‘Tragedy And A Nightmare For Boulder’: 10 Killed In Colorado Shooting
Ahmad Al Aliwi Alissa faces 10 counts of murder after the attack at a Boulder supermarket.
People paying their respects to the 10 victims killed in a mass shooting at a Boulder, Colorado supermarket [via Getty Images]
A 21-year-old man was arrested and faces 10 counts of murder after he allegedly used an assault rifle to attack shoppers on Monday at a supermarket in Boulder, Colorado.
Police have identified the suspected shooter as Ahmad Al Aliwi Alissa, the Associated Press reported.
Alissa, who is from Arvada, a Denver suburb, was expected to be booked into the Boulder County Jail after being treated for a gunshot wound to the leg he sustained during the assault.
Boulder County District Attorney Michael Dougherty said authorities have not yet determined a motive for what happened, according to the AP.
“This is a tragedy and a nightmare for Boulder County,” Dougherty said. “These were people going about their day, doing their shopping. I promise the victims and the people of the state of Colorado that we will secure justice.”
The Tragedy Claimed 10 Lives
Authorities have identified the victims of the mass killing as:
Denny Stong, 20
Neven Stanisic, 23
Rikki Olds, 25
Tralona Bartkowiak, 49
Suzanne Fountain, 59
Teri Leiker, 51
Kevin Mahoney, 61
Lynn Murray, 62
Jody Waters, 65
Officer Eric Talley, 51
How the Deadly Attack Unfolded
In an affidavit from the Boulder police obtained by The Washington Post, Detective Sarah Cantu said authorities were alerted to shots fired at the King Soopers supermarket on Monday, March 22, at about 2:40 p.m.
Ryan Borowski, who was in the store at the time, told CNN that when he first heard shots fired he thought that “maybe somebody dropped something.”
“The second shot came. And then after that, it was, 'Bam, bam, bam!' And I was running,” Borowski recalled of escaping out the back of the building with around a dozen other people. “The employees looked at us with shock. We had to tell them, 'Gun, gun, gun! Run, run, run!' And they made sure we didn't go down any dead ends.”
“Boulder feels like a bubble, and the bubble burst,” Borowski noted. “This feels like the safest spot in America, and I just nearly got killed for getting a soda and a bag of chips.”
The affidavit stated a wounded Alissa, who purchased the Ruger AR-556 pistol six days prior to the shooting, surrendered to a SWAT team outside the supermarket. Detective Cantu wrote Alissa allegedly refused to answer tactical teams’ demands to know if there were other gunmen inside the store but he asked to speak with his mother.

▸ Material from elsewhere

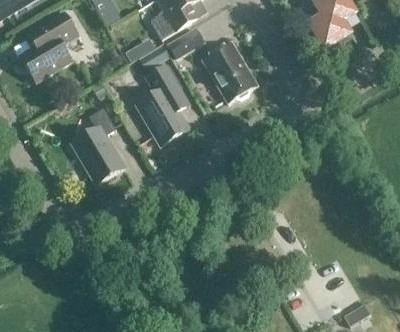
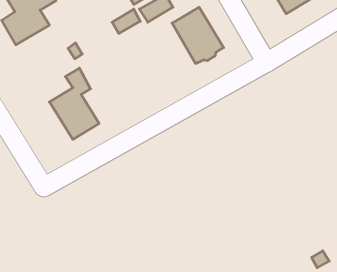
building: [136,61,191,144] -> none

Who Is The Suspected Shooter?
Alissa graduated from Arvada West High School in 2018, and classmates claimed he seemed paranoid and was short-tempered, The Denver Post reported.

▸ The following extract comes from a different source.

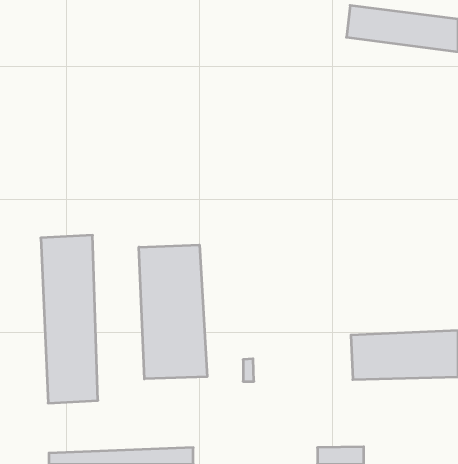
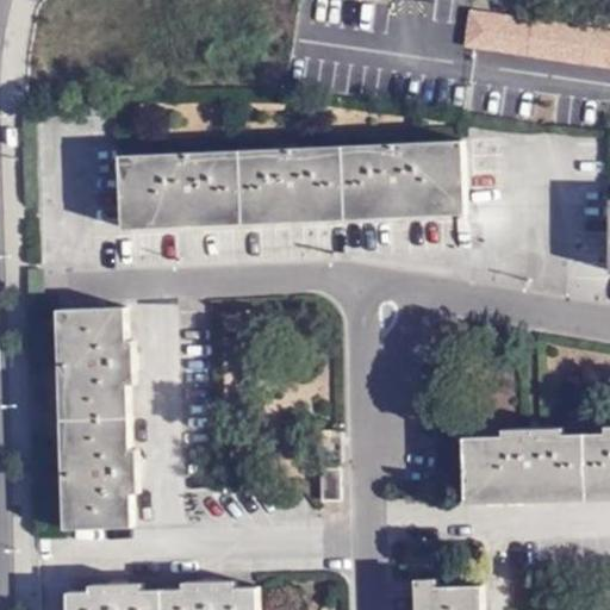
building: none -> [117,149,461,222]
building: [139,245,207,379] -> none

“He was kind of scary to be around,” said Dayton Marvel, one of Alissa’s wrestling teammates. “His senior year, during the wrestle-offs to see who makes varsity, he actually lost his match and quit the team and yelled out in the wrestling room that he was like going to kill everybody. Nobody believed him. We were just all kind of freaked out by it, but nobody did anything about it.”
“I just know he was a pretty cool kid until something made him mad, and then whatever made him mad, he went over the edge — way too far,” Marvel noted.
Angel Hernandez, another wrestler who knew Alissa, told the newspaper the suspect “was always talking about [how] people were looking at him and there was no one ever where he was pointing people out” and “we always thought he was messing around with us or something.”
“The sad thing about it is that if you really were to get to know him, he was a good guy,” Hernandez said. “Whenever you went up to him, he was always so joyful and so nice. But you could tell there was a dark side in him. If he did get ticked off about something, within a split second, it was like if something takes over, like a demon. He’d just unleash all his anger.”
The Boulder attack is the country’s seventh mass killing in the past seven days, according to CNN.